Department of Obstetrics Gynecology and Reproductive Sciences, University of Manitoba, Winnipeg, MB; Division of Gynecologic Oncology, CancerCare Manitoba, Winnipeg, MB.
Department of Epidemiology, CancerCare Manitoba, Winnipeg, MB.
J Obstet Gynaecol Can. 2020 Oct;42(10):1217-1222. doi: 10.1016/j.jogc.2020.04.008. Epub 2020 Apr 28.
To describe the response rate to chemotherapy, rates of recurrence, and overall survival in patients with non-serous epithelial ovarian cancers.
This retrospective cohort study used the Manitoba Cancer Registry to identify all women with non-serous epithelial ovarian, fallopian, or peritoneal cancer treated between 1995 and 2010. Chart review entailed extracting information regarding therapy and outcomes. All patients with recurrence were identified and response to chemotherapy was assessed.

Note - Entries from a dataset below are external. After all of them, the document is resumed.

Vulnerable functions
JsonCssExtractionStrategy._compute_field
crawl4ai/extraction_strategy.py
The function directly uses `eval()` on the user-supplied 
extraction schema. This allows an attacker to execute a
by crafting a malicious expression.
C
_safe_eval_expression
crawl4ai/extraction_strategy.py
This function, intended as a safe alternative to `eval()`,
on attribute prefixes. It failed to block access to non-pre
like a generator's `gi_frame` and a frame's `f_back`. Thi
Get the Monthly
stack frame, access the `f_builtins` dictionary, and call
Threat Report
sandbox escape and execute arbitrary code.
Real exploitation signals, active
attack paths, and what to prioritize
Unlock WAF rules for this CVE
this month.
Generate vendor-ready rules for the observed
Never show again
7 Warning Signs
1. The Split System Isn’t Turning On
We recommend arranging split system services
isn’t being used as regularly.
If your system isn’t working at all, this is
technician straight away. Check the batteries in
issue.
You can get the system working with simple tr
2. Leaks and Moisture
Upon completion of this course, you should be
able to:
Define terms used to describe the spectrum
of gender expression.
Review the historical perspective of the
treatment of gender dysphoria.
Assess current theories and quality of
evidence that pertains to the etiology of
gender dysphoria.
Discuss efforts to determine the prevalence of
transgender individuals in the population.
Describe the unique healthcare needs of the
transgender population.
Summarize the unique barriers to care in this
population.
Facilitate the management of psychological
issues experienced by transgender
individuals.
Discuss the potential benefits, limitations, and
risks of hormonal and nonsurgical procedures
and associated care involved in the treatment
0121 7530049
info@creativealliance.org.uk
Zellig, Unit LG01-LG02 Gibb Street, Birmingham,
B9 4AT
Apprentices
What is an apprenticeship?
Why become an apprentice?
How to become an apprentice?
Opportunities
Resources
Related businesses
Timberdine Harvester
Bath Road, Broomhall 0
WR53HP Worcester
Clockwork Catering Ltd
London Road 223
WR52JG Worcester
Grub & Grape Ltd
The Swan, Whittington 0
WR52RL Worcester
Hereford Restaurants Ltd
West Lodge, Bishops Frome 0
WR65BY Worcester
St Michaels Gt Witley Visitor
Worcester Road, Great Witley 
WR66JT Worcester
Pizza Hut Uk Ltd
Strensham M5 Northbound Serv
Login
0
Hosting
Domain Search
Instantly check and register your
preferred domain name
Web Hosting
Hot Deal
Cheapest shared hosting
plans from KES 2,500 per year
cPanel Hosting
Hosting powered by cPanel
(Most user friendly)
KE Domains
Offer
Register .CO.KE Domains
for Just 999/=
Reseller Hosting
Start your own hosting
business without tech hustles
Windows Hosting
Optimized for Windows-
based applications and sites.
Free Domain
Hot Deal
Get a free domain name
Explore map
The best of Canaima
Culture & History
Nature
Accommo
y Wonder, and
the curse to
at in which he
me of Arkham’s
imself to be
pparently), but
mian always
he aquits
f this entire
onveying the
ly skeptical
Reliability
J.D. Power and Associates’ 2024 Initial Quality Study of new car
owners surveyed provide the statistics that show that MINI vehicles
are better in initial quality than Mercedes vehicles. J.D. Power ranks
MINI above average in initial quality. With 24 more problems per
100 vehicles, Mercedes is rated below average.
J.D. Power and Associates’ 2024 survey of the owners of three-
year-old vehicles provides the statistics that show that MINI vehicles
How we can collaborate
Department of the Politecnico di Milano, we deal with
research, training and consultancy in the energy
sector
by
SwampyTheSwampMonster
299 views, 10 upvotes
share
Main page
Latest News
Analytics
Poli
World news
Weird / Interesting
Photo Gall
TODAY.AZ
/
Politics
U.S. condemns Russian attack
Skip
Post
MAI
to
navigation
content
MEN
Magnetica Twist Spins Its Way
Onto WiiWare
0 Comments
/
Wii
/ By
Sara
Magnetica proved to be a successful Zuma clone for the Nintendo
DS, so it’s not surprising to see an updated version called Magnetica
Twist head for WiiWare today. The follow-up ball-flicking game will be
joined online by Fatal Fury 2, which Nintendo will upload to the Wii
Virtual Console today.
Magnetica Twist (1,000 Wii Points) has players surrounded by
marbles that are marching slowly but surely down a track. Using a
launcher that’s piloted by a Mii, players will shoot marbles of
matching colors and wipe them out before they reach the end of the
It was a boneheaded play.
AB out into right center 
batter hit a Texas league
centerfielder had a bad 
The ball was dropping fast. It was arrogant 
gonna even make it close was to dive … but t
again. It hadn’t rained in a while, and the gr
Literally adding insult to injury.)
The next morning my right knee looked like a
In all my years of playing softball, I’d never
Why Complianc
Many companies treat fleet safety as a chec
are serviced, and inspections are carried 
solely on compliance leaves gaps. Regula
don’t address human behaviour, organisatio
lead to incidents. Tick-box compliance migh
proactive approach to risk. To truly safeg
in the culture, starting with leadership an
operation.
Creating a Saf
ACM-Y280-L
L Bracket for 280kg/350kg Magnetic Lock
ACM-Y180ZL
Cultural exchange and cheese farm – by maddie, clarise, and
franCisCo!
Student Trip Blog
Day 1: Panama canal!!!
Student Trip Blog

We identified 392 patients with non-serous ovarian cancers, 192 of whom received chemotherapy in the first-line setting. Optimal debulking resulted in improvements in rates of recurrence and overall survival (P < 0.001). Histology did not have an effect on recurrence or overall survival. Forty-eight patients (25%) had a recurrence and received second-line therapy, and 21 (11%) received third-line therapy. Response rates were similar regardless of histology. In the second-line setting, 40.9%-83.3% of patients (other > mucinous > clear cell > endometrioid) and in the third-line setting, 33.3%-75.0% of patients (other > mucinous > clear cell > endometrioid) received >6 lines of chemotherapy. Twenty-three percent of patients experienced a recurrence within 2 years of first-line therapy. Two-year survival was 79.4% after first-line treatment, 27.6% after second-line treatment, and 19.5% after third-line treatment.
Patients with clear cell ovarian cancer had chemotherapy continuation rates similar to those of previously reported studies. This is one of the first studies reporting response rates for mucinous and endometrioid subtypes. Recurrent disease responds to treatment with second- and third-line therapy, emphasizing the importance of offering patients subsequent lines of chemotherapy for disease management. Further studies are needed to determine the optimal regimen.
描述非浆液性上皮性卵巢癌患者的化疗缓解率、复发率和总生存率。
本回顾性队列研究使用曼尼托巴癌症登记处确定了 1995 年至 2010 年间治疗的所有非浆液性上皮性卵巢、输卵管或腹膜癌女性患者。图表审查包括提取有关治疗和结果的信息。所有复发患者均被识别,并评估了对化疗的反应。
我们确定了 392 名非浆液性卵巢癌患者,其中 192 名在一线治疗中接受了化疗。最佳减瘤术可提高复发率和总生存率(P < 0.001)。组织学对复发或总生存率没有影响。48 名患者(25%)出现复发并接受二线治疗,21 名患者(11%)接受三线治疗。无论组织学如何,反应率相似。在二线治疗中,40.9%-83.3%的患者(其他>黏液性>透明细胞>子宫内膜样)和三线治疗中,33.3%-75.0%的患者(其他>黏液性>透明细胞>子宫内膜样)接受>6 线化疗。23%的患者在一线治疗后 2 年内复发。一线治疗后 2 年生存率为 79.4%,二线治疗后为 27.6%,三线治疗后为 19.5%。
透明细胞卵巢癌患者的化疗延续率与先前报道的研究相似。这是首次报告黏液性和子宫内膜样亚型的反应率的研究之一。复发性疾病对二线和三线治疗有反应,强调为患者提供后续化疗线以进行疾病管理的重要性。需要进一步研究以确定最佳方案。